**Directions for this task**
Pick out each line of the material that contains the string "corner" and copy those lines.

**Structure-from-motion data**
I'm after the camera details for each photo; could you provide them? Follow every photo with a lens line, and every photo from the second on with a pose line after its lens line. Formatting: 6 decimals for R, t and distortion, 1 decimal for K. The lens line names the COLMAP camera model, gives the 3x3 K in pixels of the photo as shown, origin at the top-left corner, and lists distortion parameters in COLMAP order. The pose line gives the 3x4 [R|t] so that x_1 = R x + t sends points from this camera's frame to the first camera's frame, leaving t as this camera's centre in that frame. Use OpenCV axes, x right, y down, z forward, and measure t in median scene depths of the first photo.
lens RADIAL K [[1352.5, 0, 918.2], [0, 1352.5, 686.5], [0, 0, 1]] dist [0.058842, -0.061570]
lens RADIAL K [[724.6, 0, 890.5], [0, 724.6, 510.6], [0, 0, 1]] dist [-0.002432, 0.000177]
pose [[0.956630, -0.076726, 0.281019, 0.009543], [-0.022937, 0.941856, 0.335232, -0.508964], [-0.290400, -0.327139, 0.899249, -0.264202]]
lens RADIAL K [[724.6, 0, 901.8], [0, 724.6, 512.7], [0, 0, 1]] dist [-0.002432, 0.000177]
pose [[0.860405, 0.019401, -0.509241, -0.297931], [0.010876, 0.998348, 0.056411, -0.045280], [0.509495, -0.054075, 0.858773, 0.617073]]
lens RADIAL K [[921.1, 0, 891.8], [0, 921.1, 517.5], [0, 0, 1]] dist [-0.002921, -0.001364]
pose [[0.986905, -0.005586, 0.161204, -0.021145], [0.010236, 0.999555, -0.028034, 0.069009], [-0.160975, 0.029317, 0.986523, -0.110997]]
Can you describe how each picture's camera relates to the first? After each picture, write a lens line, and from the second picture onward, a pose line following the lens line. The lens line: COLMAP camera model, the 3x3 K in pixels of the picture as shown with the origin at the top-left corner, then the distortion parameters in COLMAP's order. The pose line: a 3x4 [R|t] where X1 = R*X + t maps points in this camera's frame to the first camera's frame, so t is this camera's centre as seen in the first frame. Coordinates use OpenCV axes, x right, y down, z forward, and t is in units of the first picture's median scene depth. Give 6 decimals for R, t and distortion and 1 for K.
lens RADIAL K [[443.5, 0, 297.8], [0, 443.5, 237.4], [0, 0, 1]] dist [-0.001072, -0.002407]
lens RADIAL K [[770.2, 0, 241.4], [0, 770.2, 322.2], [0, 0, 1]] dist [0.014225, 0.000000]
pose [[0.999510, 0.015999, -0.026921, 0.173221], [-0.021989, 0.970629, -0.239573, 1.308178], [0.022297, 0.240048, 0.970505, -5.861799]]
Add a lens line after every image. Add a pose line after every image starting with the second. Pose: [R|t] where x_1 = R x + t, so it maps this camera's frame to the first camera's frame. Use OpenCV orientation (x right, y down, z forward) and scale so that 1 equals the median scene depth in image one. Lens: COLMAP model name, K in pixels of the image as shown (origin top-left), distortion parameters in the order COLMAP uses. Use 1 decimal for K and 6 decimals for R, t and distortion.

**Reply**
I'm after the camera details for each photo; could you provide them? Follow every photo with a lens line, and every photo from the second on with a pose line after its lens line. Formatting: 6 decimals for R, t and distortion, 1 decimal for K. The lens line names the COLMAP camera model, gives the 3x3 K in pixels of the photo as shown, origin at the top-left corner, and lists distortion parameters in COLMAP order. The pose line gives the 3x4 [R|t] so that x_1 = R x + t sends points from this camera's frame to the first camera's frame, leaving t as this camera's centre in that frame. Use OpenCV axes, x right, y down, z forward, and measure t in median scene depths of the first photo.
Can you describe how each picture's camera relates to the first? After each picture, write a lens line, and from the second picture onward, a pose line following the lens line. The lens line: COLMAP camera model, the 3x3 K in pixels of the picture as shown with the origin at the top-left corner, then the distortion parameters in COLMAP's order. The pose line: a 3x4 [R|t] where X1 = R*X + t maps points in this camera's frame to the first camera's frame, so t is this camera's centre as seen in the first frame. Coordinates use OpenCV axes, x right, y down, z forward, and t is in units of the first picture's median scene depth. Give 6 decimals for R, t and distortion and 1 for K.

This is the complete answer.